Work item: Which lines in the records below contain the word "APERTURE"? Return each of them.

━━━━━━━━━━━━━━━━━━━━━━━━━━━━━━

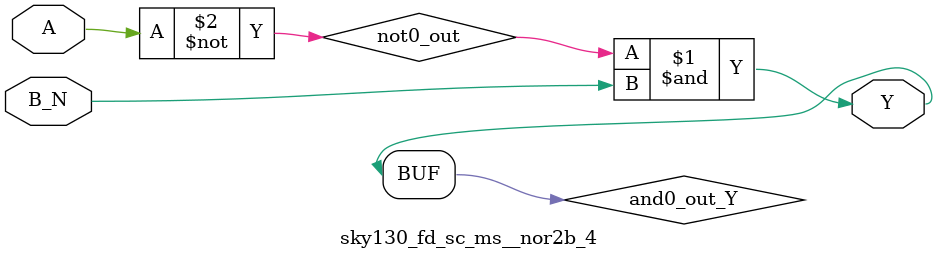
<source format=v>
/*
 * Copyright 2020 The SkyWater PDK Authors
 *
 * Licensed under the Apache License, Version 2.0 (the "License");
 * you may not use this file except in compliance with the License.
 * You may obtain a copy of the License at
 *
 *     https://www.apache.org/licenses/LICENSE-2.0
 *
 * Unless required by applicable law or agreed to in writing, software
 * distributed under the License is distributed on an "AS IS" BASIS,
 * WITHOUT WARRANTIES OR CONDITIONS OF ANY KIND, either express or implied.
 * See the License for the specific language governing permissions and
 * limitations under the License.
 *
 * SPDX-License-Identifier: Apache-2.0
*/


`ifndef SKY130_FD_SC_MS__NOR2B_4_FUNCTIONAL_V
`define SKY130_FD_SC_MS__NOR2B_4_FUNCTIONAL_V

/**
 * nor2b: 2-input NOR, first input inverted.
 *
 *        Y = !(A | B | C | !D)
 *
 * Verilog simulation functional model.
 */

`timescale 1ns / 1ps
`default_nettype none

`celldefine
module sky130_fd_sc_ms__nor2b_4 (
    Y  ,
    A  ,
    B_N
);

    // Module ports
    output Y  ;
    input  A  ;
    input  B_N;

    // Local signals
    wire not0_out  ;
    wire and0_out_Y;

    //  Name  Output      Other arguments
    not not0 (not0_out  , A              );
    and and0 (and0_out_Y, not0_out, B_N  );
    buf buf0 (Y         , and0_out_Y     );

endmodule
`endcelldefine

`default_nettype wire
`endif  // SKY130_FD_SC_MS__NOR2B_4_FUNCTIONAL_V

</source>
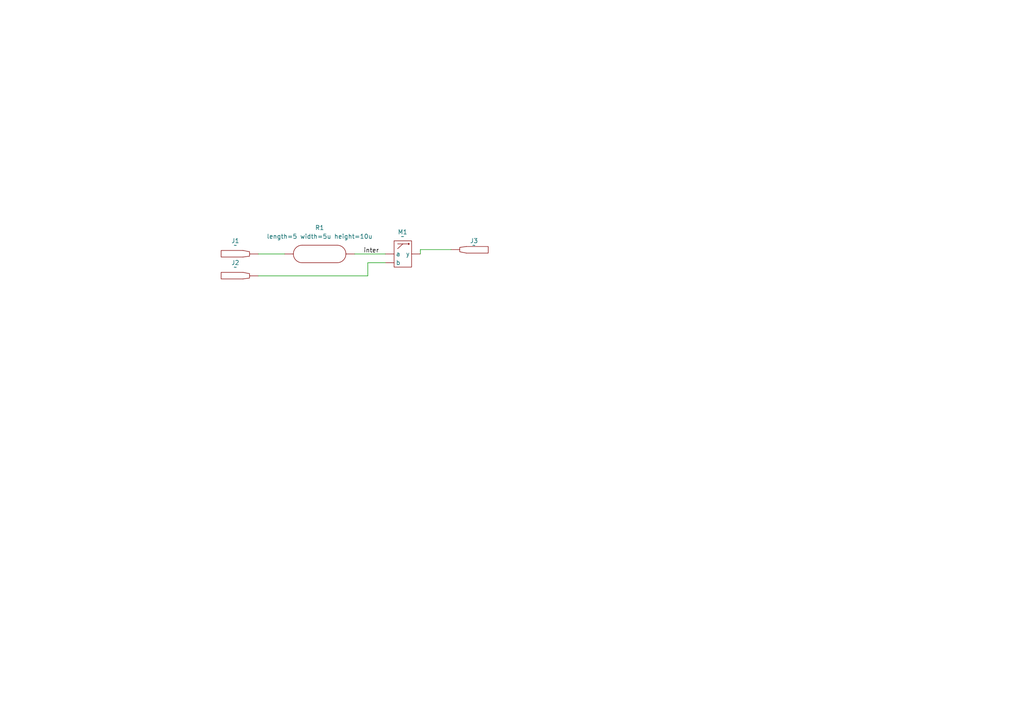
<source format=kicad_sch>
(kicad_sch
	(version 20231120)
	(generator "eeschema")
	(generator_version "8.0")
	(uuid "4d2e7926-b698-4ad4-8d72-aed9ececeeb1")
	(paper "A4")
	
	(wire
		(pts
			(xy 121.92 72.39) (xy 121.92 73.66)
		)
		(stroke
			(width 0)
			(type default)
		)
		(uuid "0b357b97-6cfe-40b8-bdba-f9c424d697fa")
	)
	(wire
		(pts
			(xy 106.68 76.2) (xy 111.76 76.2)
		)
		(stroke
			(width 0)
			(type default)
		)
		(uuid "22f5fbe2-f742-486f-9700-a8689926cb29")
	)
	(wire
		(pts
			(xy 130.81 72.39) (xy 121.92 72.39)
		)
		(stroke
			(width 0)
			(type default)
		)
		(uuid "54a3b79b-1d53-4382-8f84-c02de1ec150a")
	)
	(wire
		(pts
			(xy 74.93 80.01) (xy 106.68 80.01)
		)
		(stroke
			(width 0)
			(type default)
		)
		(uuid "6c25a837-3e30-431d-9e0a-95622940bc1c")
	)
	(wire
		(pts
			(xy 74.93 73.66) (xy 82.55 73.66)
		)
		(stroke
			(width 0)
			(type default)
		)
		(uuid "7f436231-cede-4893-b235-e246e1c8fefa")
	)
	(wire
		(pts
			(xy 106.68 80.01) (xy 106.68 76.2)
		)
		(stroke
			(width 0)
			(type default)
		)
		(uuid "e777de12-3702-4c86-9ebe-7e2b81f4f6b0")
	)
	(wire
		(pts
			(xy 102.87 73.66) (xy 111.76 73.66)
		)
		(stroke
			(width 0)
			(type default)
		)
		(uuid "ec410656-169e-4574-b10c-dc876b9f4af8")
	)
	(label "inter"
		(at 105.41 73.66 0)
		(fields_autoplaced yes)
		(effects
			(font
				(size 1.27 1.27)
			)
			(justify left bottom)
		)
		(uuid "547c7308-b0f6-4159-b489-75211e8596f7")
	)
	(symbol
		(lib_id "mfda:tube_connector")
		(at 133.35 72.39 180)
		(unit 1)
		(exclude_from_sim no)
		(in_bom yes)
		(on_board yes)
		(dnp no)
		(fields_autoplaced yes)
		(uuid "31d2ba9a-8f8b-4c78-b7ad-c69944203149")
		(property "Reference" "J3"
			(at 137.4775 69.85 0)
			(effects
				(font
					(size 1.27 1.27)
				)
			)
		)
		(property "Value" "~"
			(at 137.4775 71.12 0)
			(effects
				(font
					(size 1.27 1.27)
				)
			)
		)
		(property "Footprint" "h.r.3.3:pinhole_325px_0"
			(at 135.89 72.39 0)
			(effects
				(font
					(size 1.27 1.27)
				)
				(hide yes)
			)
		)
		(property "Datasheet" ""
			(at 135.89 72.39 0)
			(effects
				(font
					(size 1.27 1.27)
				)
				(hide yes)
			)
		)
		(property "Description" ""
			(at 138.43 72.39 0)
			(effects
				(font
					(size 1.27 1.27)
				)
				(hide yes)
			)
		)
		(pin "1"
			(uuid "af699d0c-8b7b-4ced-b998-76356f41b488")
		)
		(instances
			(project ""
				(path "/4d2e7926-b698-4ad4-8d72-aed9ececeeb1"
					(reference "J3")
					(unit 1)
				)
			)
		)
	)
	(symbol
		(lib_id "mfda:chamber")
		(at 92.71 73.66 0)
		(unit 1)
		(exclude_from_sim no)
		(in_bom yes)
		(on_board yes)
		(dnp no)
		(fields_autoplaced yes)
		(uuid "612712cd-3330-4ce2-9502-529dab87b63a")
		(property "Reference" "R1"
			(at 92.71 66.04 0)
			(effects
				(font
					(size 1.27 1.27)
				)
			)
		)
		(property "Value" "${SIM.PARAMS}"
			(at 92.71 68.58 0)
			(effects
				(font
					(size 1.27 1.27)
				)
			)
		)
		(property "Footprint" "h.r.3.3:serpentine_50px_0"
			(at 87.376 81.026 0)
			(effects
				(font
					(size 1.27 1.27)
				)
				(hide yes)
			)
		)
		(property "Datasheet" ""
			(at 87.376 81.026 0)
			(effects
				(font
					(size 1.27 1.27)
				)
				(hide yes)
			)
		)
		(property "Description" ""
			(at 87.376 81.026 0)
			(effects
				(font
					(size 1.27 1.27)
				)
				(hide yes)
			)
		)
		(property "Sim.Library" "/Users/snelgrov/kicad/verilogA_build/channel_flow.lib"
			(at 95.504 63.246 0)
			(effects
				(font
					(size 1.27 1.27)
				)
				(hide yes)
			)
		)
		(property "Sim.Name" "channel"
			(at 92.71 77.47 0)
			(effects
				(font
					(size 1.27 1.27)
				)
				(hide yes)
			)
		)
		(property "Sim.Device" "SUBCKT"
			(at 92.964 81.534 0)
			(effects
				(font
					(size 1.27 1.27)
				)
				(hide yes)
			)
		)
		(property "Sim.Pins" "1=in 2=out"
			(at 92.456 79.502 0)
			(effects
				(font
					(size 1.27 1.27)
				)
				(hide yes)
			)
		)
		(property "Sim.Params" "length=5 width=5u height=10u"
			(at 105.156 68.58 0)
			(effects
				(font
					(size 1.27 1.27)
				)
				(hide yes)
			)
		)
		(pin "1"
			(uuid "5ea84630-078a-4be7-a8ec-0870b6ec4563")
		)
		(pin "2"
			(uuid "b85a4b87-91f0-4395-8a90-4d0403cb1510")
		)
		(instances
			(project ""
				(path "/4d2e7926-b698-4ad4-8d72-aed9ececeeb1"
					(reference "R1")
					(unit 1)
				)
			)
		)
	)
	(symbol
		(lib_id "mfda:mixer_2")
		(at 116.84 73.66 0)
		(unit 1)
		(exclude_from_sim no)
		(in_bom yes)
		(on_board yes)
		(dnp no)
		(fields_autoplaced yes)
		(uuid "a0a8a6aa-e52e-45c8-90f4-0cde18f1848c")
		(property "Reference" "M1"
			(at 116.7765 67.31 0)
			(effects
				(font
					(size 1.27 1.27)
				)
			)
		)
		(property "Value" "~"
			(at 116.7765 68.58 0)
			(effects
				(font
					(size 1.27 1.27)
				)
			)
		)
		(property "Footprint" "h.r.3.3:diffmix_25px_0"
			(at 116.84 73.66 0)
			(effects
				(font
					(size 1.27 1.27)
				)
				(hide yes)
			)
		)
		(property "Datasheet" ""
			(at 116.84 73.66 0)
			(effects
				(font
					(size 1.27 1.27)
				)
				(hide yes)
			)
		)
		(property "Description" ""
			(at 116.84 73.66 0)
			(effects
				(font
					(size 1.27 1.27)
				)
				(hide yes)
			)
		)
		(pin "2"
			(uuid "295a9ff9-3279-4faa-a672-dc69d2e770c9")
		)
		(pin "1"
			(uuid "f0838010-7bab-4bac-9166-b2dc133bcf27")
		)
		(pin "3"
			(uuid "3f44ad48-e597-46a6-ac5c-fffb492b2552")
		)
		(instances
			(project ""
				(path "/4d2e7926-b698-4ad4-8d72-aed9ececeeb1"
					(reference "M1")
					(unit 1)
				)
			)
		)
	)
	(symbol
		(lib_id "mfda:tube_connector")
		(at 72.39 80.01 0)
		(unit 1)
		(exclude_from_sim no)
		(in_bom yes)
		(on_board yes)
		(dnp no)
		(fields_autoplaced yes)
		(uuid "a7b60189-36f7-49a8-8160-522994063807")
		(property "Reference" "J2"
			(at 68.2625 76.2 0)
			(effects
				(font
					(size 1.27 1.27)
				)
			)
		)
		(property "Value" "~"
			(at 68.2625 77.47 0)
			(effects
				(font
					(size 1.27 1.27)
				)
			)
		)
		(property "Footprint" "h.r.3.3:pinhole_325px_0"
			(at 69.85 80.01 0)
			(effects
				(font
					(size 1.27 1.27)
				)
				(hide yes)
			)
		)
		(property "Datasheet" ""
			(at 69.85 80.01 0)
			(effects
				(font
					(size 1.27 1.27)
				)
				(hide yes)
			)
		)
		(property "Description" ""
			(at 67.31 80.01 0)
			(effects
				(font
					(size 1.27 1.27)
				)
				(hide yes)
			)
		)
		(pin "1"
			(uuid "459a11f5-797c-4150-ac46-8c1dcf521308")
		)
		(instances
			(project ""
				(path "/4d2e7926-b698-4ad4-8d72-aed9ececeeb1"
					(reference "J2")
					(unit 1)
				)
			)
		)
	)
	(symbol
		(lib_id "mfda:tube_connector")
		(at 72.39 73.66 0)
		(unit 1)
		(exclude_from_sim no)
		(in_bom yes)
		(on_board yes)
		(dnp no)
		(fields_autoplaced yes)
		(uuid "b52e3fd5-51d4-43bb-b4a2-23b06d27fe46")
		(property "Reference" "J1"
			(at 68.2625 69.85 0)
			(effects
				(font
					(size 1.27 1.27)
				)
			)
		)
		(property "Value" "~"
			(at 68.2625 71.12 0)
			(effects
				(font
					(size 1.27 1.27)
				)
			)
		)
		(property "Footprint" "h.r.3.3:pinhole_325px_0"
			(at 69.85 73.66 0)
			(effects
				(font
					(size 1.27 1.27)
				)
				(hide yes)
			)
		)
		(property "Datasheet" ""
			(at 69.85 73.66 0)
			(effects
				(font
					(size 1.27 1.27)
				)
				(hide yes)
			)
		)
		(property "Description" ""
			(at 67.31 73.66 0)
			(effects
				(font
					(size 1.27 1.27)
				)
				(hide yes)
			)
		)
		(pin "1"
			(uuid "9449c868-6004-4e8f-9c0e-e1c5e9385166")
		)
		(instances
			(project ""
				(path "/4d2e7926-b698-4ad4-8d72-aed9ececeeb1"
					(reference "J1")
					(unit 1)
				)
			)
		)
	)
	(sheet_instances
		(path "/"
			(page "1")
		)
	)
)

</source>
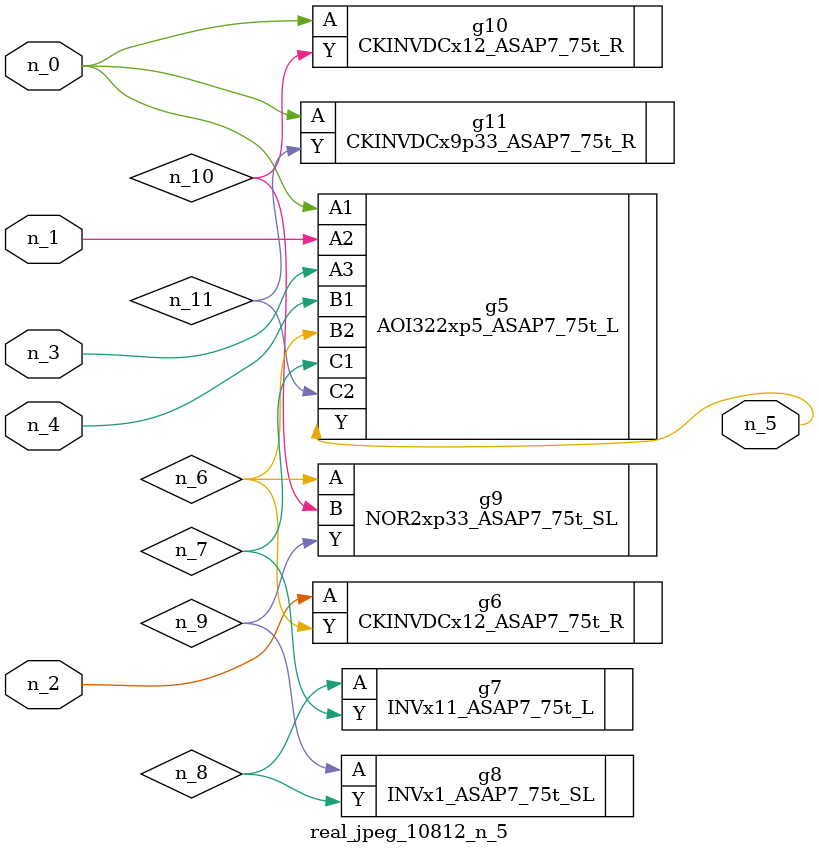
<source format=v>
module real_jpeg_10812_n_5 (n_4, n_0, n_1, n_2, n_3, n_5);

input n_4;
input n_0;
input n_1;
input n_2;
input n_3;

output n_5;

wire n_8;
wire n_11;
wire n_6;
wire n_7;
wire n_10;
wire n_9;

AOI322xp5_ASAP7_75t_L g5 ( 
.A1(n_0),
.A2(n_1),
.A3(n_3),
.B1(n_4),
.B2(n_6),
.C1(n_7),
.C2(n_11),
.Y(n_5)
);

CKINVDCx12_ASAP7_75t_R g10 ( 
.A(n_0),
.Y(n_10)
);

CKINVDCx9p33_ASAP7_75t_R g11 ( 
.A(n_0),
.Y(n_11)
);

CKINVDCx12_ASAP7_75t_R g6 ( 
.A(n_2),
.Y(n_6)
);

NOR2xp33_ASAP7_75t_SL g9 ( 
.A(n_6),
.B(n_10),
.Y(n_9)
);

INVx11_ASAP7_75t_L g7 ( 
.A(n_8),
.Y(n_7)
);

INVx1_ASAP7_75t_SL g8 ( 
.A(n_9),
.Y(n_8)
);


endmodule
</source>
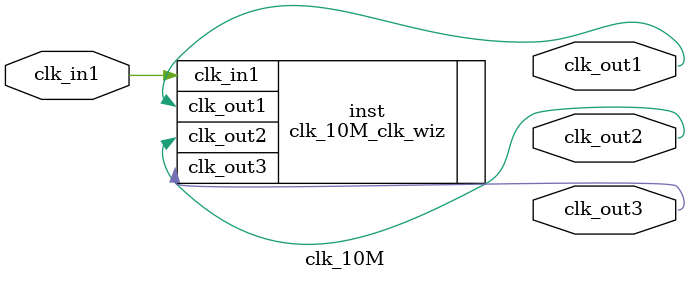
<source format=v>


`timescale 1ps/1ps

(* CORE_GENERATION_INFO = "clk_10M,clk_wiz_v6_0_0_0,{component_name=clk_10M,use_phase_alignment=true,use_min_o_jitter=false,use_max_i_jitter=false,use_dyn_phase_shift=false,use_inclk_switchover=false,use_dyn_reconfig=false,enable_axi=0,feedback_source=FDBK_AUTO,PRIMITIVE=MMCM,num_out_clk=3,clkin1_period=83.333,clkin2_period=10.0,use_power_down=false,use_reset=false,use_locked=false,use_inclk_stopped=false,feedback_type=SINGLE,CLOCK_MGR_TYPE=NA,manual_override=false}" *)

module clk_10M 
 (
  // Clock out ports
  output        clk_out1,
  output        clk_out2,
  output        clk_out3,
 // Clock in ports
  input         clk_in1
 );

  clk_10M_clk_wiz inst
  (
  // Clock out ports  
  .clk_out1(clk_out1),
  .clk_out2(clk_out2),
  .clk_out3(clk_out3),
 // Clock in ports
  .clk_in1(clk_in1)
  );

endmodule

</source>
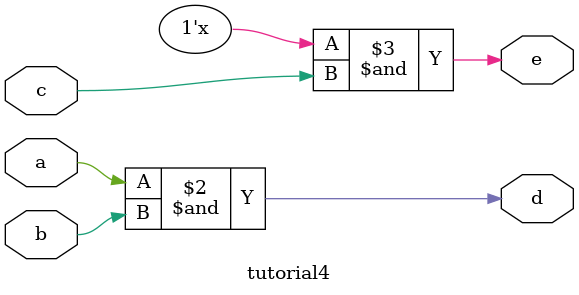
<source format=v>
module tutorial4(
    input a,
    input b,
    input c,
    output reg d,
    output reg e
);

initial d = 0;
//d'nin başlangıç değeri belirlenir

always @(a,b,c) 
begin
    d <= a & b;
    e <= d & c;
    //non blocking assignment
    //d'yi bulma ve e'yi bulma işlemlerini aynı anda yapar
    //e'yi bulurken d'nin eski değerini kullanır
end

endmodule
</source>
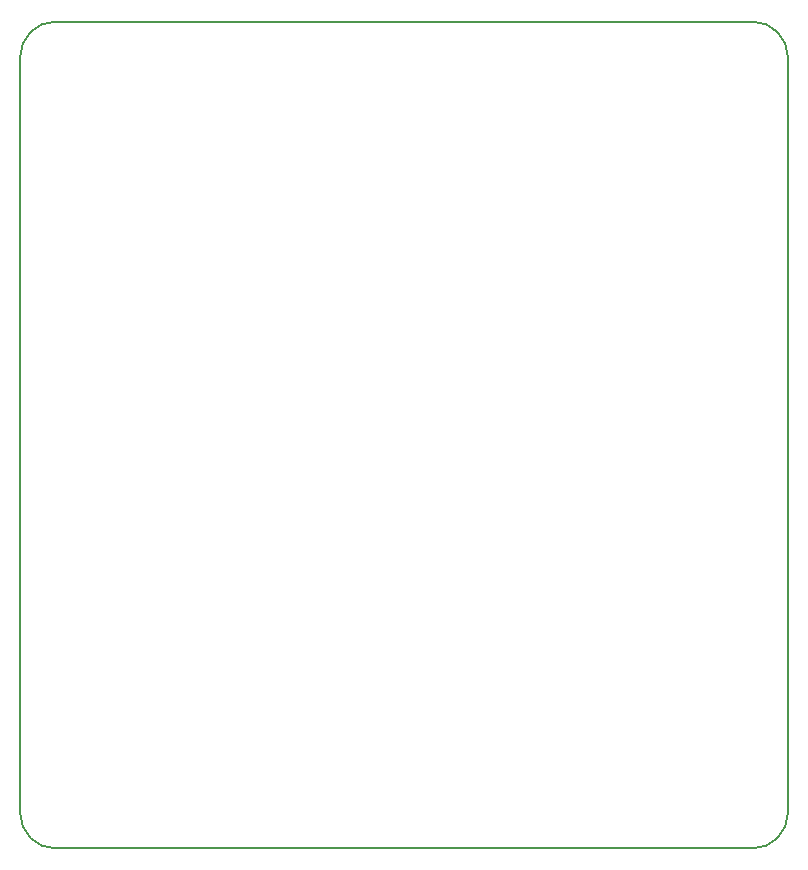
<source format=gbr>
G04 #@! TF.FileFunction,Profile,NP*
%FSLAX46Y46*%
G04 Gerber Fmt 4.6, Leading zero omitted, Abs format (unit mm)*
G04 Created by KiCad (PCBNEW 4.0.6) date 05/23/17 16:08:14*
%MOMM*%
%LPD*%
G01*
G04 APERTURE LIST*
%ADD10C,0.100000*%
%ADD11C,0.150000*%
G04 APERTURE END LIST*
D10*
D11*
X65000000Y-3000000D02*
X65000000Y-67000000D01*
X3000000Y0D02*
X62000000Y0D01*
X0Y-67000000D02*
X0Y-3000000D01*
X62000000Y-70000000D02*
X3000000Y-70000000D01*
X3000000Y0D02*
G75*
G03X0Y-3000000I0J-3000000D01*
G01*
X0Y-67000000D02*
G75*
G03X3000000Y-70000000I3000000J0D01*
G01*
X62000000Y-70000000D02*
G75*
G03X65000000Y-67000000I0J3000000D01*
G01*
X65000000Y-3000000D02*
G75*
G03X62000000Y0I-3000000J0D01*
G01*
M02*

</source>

━━━━━━━━━━━━━━━━━━━━━━━━━━━━━━

Response:
G04 APERTURE LIST*
G04 APERTURE END LIST*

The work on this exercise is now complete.